What Is Missing From the Conversation?
Over the past several months, I have spent a great deal of time listening and reading.
….to families.
….to providers.
…..to legislators from both sides.
….and to testimony.
For over 21 years I have lived and had many discussions about the caregiver workforce crisis.
Some thing that has become increasingly clear to me.
There is an important part of the conversation that often gets missed.
The workforce shortage is real and it is not new. This crisis has been worsening for decades.
There are not enough caregivers.
There are not enough nurses.
There are not enough providers.
Families across Ohio and across the country are feeling that reality every day.
But there is another issue hiding underneath the workforce discussion.
A complexity gap.
And they are not the same thing.
My son Alex represents a population that often does not fit neatly into existing systems.
His injuries involved the upper cervical spinal cord, brainstem structures, autonomic regulation, and long-term ventilator support with diaphragm pacing.
His survival is extraordinarily rare, but his wellness is even more extraordinary.
His physiology does not always follow standard expectations.
Pain may not produce the response many providers are trained to expect. For instance, pain can cause his heart rate to plummet not go up as many might expect. When I say plummet, I mean within seconds, the heart rate can drop into the low 30’s/upper 20’s.
Subtle changes can matter enormously.
Pattern recognition matters way more than checklists.
And stability depends heavily upon continuity, individualized understanding, and listening to Alex.
The challenge is not simply finding a caregiver.
The challenge is finding caregivers who can safely learn, understand, and function within a highly individualized system of care.
That is a very different problem.
When discussions focus solely on workforce numbers, an assumption is often made:
If we simply have more providers, the problem will be solved.
For many situations, that may be true.
For others, it is not.
In Alex's case, increasing the number of aides does not solve the problem because aides are not legally permitted to perform many of the functions involved in his care. Aides are not allowed to touch medical equipment which Alex has a lot of. An aide could not be left alone without someone qualified and competent that could help Alex if say a diaphragm pacer wire comes disconnected, or his ventilator circuit comes disconnected, or his heart rate drops, etc..

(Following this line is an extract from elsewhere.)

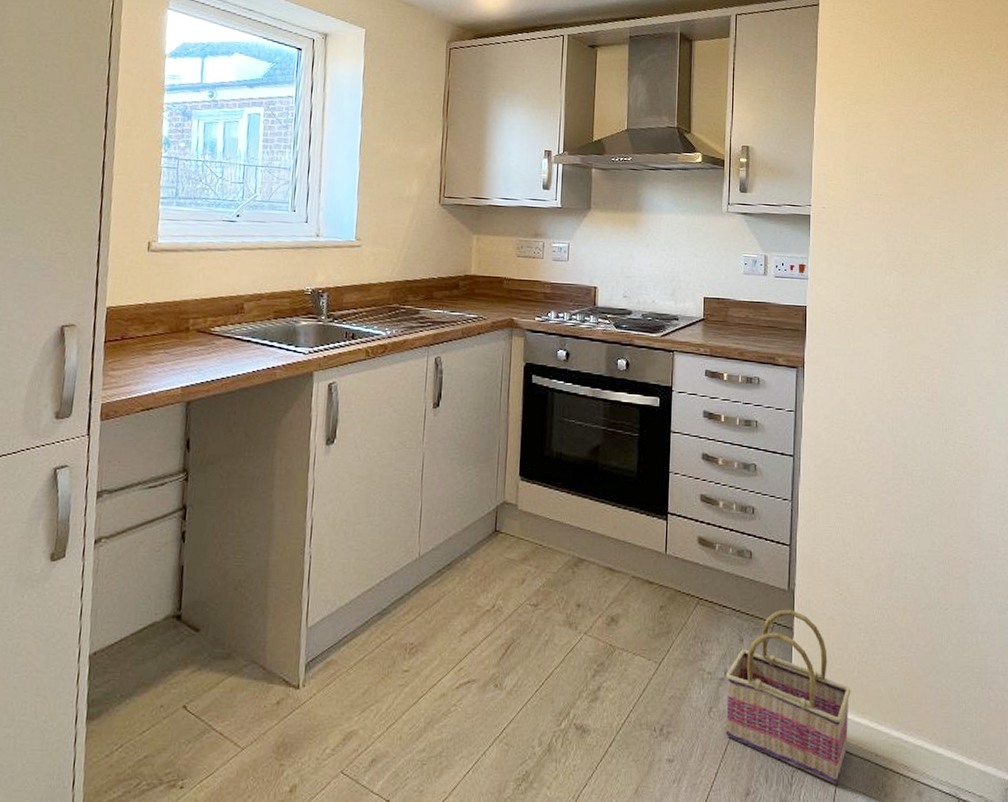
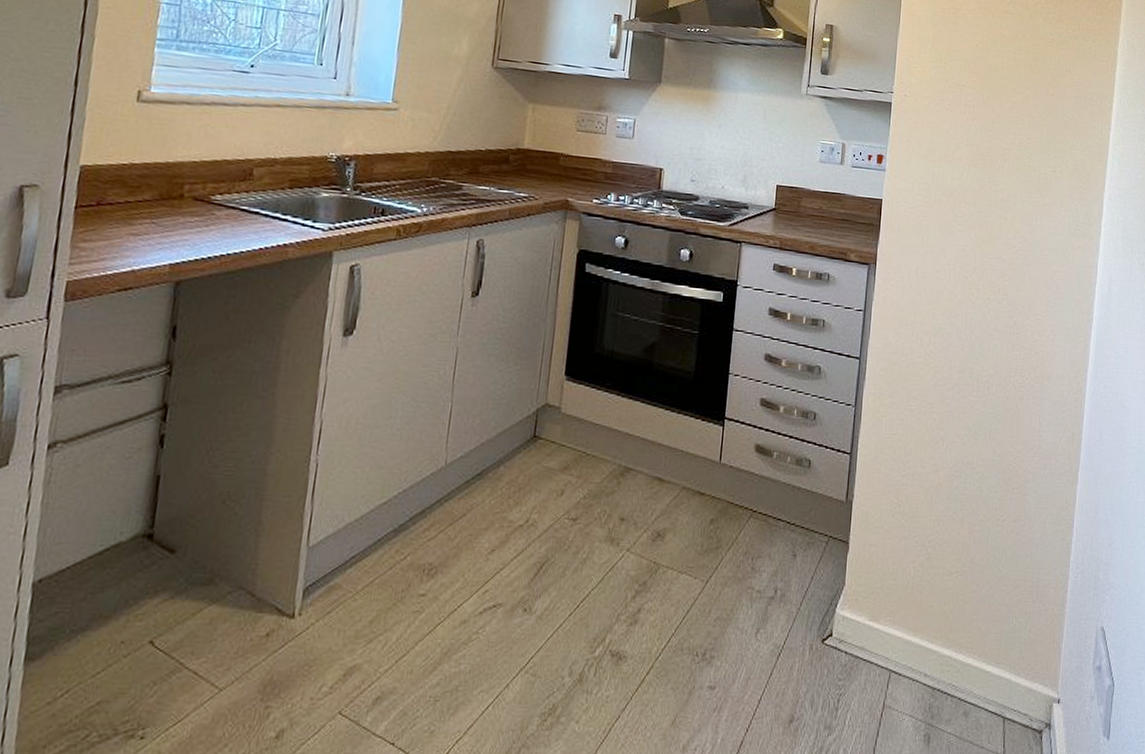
basket: present [725,609,851,784] -> none [772,522,904,707]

Generalized training does not automatically solve the problem because much of what keeps Alex stable has been learned through years of observation, adaptation, and understanding how his specific body behaves.
A licensed individual does not equate with competency.
If you go into have brain surgery, would you want a general surgeon to perform the operation?
This is where I believe many systems struggle.
Systems are often built around averages.
Categories.
Expected trajectories.
Standardized assumptions.
But some people do not fit neatly into those structures.
Alex never has.
His injuries were not typical.
His survival was not typical.
His outcome was not typical.
His combination of extreme complexity and extreme wellness is not typical.
One phrase I have used recently is:
"Extreme complexity, but also extreme wellness."
I think that combination can confuse systems at times.
Because systems often understand extreme illness.
And they understand stable wellness.
But they do not always know what to do with someone who is medically extraordinary and yet thriving within a highly individualized environment that has been carefully built over decades.
That environment did not happen by accident.
It was built through:
observation,
adaptation,
collaboration,
failure,
learning,
faith,
and persistence.
It was built by people who refused to stop asking questions.
People who studied patterns.
People who learned what worked and what did not.
People who learned to work with the body rather than against it.(one of my favorite lines😊)
And perhaps that is the deeper lesson.
The answer cannot simply be more of the same.
The answer cannot simply be more money, more staffing, or more standardized processes layered onto a structure that may not fit the population it is attempting to serve.
The growing population of medically complex individuals living successfully in the community deserves something more thoughtful.
It deserves a framework that recognizes complexity.
A framework that values continuity.
A framework that understands individualized physiology.
A framework that learns from what is already working.
Because families all across the country have been building these systems out of necessity for years.
Not because it was easy.
Not because it was ideal.
But because there was no existing roadmap!
And despite all the challenges, many of these individuals are not only surviving.
They are thriving.
That success should not be ignored.
It should be studied.
It should be understood.
And perhaps most importantly, it should help shape whatever comes next.
One of my favorite phrases from Scripture is simply:
"But God."
Because over and over again, we have watched situations that looked impossible on paper unfold very differently in real life.
Not because the challenges were not real.
Not because the complexity disappeared.
But because wisdom, perseverance, relationships, faith, and individualized understanding matter too.
Our situation is unusual.
But perhaps that is exactly why it carries an opportunity.
An opportunity to learn.
An opportunity to help others.
An opportunity to ask better questions.
And ultimately, an opportunity to bring glory to God through a story that continues to remind us that impossible and improbable are not always the same thing.